Input:

------

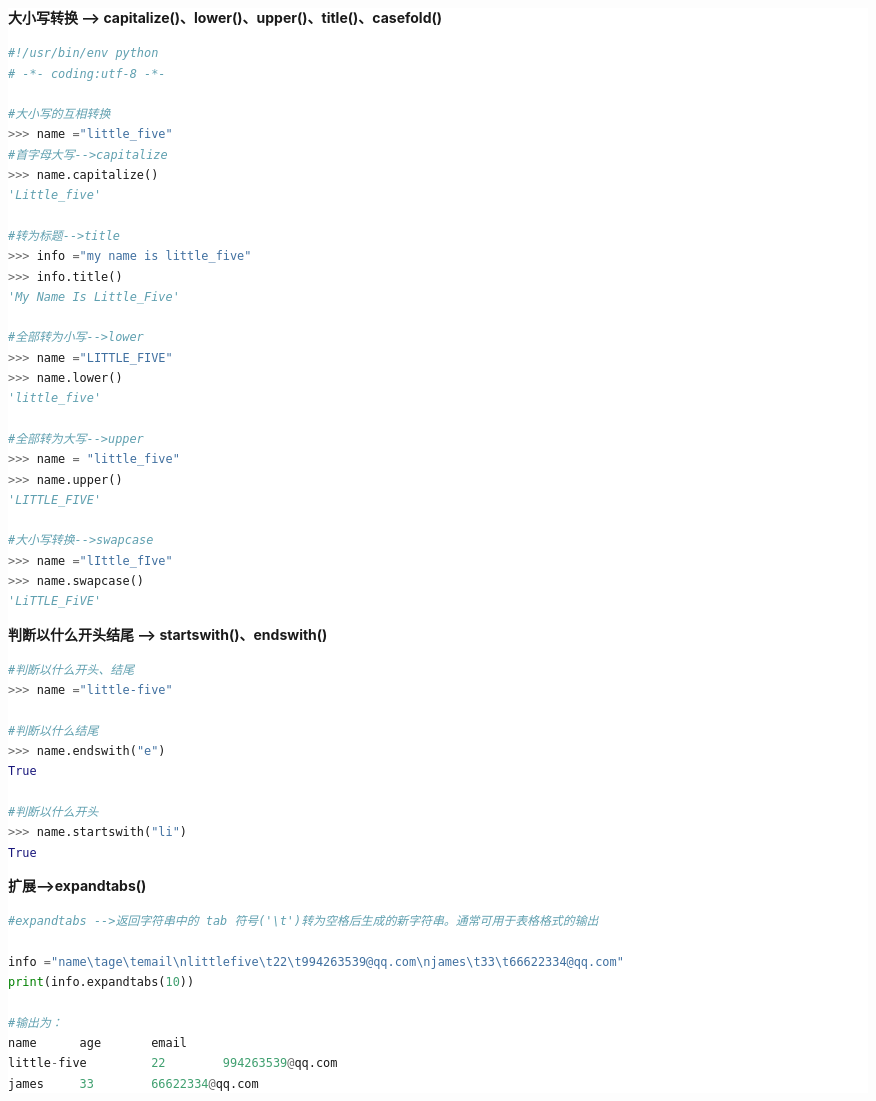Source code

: 
**大小写转换 --> capitalize()、lower()、upper()、title()、casefold()**

```python
#!/usr/bin/env python
# -*- coding:utf-8 -*-

#大小写的互相转换
>>> name ="little_five"
#首字母大写-->capitalize
>>> name.capitalize()
'Little_five'

#转为标题-->title
>>> info ="my name is little_five"
>>> info.title()
'My Name Is Little_Five'

#全部转为小写-->lower
>>> name ="LITTLE_FIVE"
>>> name.lower()
'little_five'

#全部转为大写-->upper
>>> name = "little_five"
>>> name.upper()
'LITTLE_FIVE'

#大小写转换-->swapcase
>>> name ="lIttle_fIve"
>>> name.swapcase()
'LiTTLE_FiVE'
```

**判断以什么开头结尾 --> startswith()、endswith()**　

```python
#判断以什么开头、结尾
>>> name ="little-five"

#判断以什么结尾
>>> name.endswith("e")
True

#判断以什么开头
>>> name.startswith("li")
True
```

**扩展-->expandtabs()**

```python
#expandtabs -->返回字符串中的 tab 符号('\t')转为空格后生成的新字符串。通常可用于表格格式的输出

info ="name\tage\temail\nlittlefive\t22\t994263539@qq.com\njames\t33\t66622334@qq.com"
print(info.expandtabs(10))

#输出为：
name      age       email
little-five         22        994263539@qq.com
james     33        66622334@qq.com
```
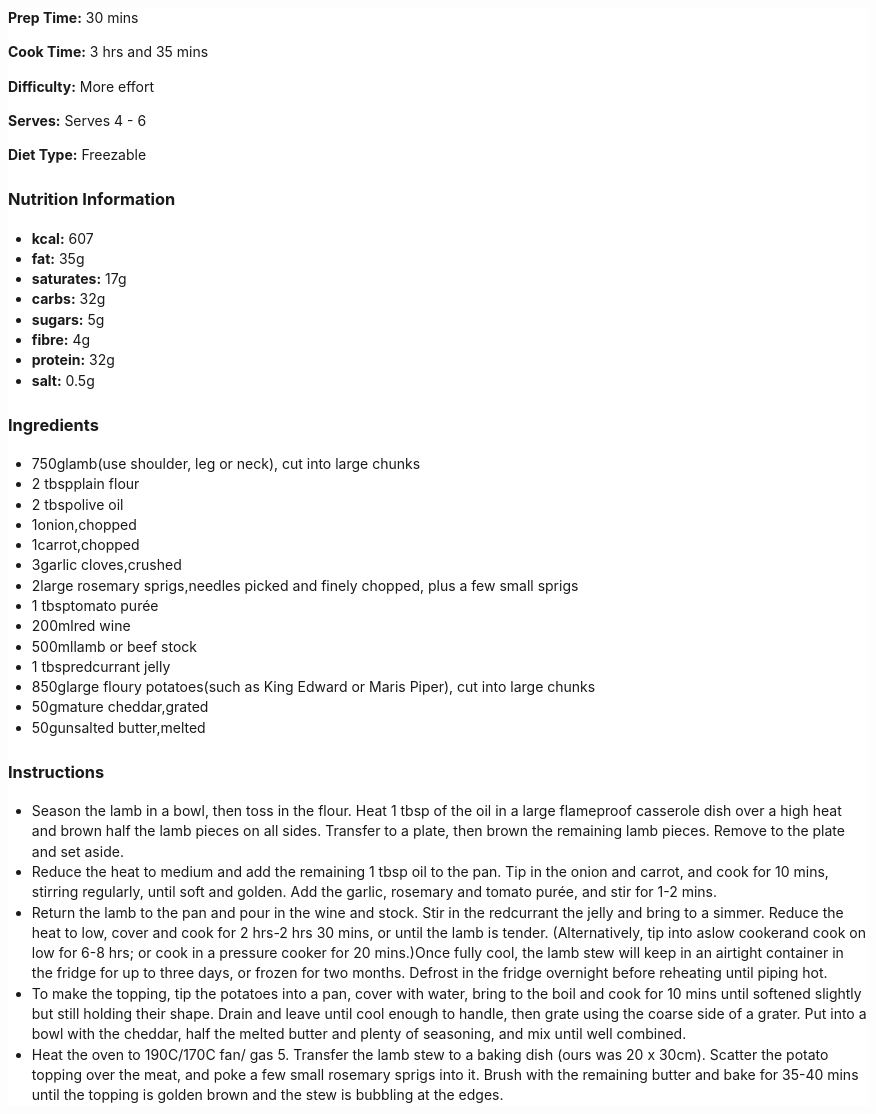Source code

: **Prep Time:** 30 mins

**Cook Time:** 3 hrs and 35 mins

**Difficulty:** More effort

**Serves:** Serves 4 - 6

**Diet Type:** Freezable

### Nutrition Information
- **kcal:** 607
- **fat:** 35g
- **saturates:** 17g
- **carbs:** 32g
- **sugars:** 5g
- **fibre:** 4g
- **protein:** 32g
- **salt:** 0.5g

### Ingredients
- 750glamb(use shoulder, leg or neck), cut into large chunks
- 2 tbspplain flour
- 2 tbspolive oil
- 1onion,chopped
- 1carrot,chopped
- 3garlic cloves,crushed
- 2large rosemary sprigs,needles picked and finely chopped, plus a few small sprigs
- 1 tbsptomato purée
- 200mlred wine
- 500mllamb or beef stock
- 1 tbspredcurrant jelly
- 850glarge floury potatoes(such as King Edward or Maris Piper), cut into large chunks
- 50gmature cheddar,grated
- 50gunsalted butter,melted

### Instructions
- Season the lamb in a bowl, then toss in the flour. Heat 1 tbsp of the oil in a large flameproof casserole dish over a high heat and brown half the lamb pieces on all sides. Transfer to a plate, then brown the remaining lamb pieces. Remove to the plate and set aside.
- Reduce the heat to medium and add the remaining 1 tbsp oil to the pan. Tip in the onion and carrot, and cook for 10 mins, stirring regularly, until soft and golden. Add the garlic, rosemary and tomato purée, and stir for 1-2 mins.
- Return the lamb to the pan and pour in the wine and stock. Stir in the redcurrant the jelly and bring to a simmer. Reduce the heat to low, cover and cook for 2 hrs-2 hrs 30 mins, or until the lamb is tender. (Alternatively, tip into aslow cookerand cook on low for 6-8 hrs; or cook in a pressure cooker for 20 mins.)Once fully cool, the lamb stew will keep in an airtight container in the fridge for up to three days, or frozen for two months. Defrost in the fridge overnight before reheating until piping hot.
- To make the topping, tip the potatoes into a pan, cover with water, bring to the boil and cook for 10 mins until softened slightly but still holding their shape. Drain and leave until cool enough to handle, then grate using the coarse side of a grater. Put into a bowl with the cheddar, half the melted butter and plenty of seasoning, and mix until well combined.
- Heat the oven to 190C/170C fan/ gas 5. Transfer the lamb stew to a baking dish (ours was 20 x 30cm). Scatter the potato topping over the meat, and poke a few small rosemary sprigs into it. Brush with the remaining butter and bake for 35-40 mins until the topping is golden brown and the stew is bubbling at the edges.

------

About this task: Send back exactly the lines of the listing above starting at the one with "- 750glamb(use shoulder, leg" and ending at the one with "- Reduce the", inclusive, and no others.

Response:
- 750glamb(use shoulder, leg or neck), cut into large chunks
- 2 tbspplain flour
- 2 tbspolive oil
- 1onion,chopped
- 1carrot,chopped
- 3garlic cloves,crushed
- 2large rosemary sprigs,needles picked and finely chopped, plus a few small sprigs
- 1 tbsptomato purée
- 200mlred wine
- 500mllamb or beef stock
- 1 tbspredcurrant jelly
- 850glarge floury potatoes(such as King Edward or Maris Piper), cut into large chunks
- 50gmature cheddar,grated
- 50gunsalted butter,melted

### Instructions
- Season the lamb in a bowl, then toss in the flour. Heat 1 tbsp of the oil in a large flameproof casserole dish over a high heat and brown half the lamb pieces on all sides. Transfer to a plate, then brown the remaining lamb pieces. Remove to the plate and set aside.
- Reduce the heat to medium and add the remaining 1 tbsp oil to the pan. Tip in the onion and carrot, and cook for 10 mins, stirring regularly, until soft and golden. Add the garlic, rosemary and tomato purée, and stir for 1-2 mins.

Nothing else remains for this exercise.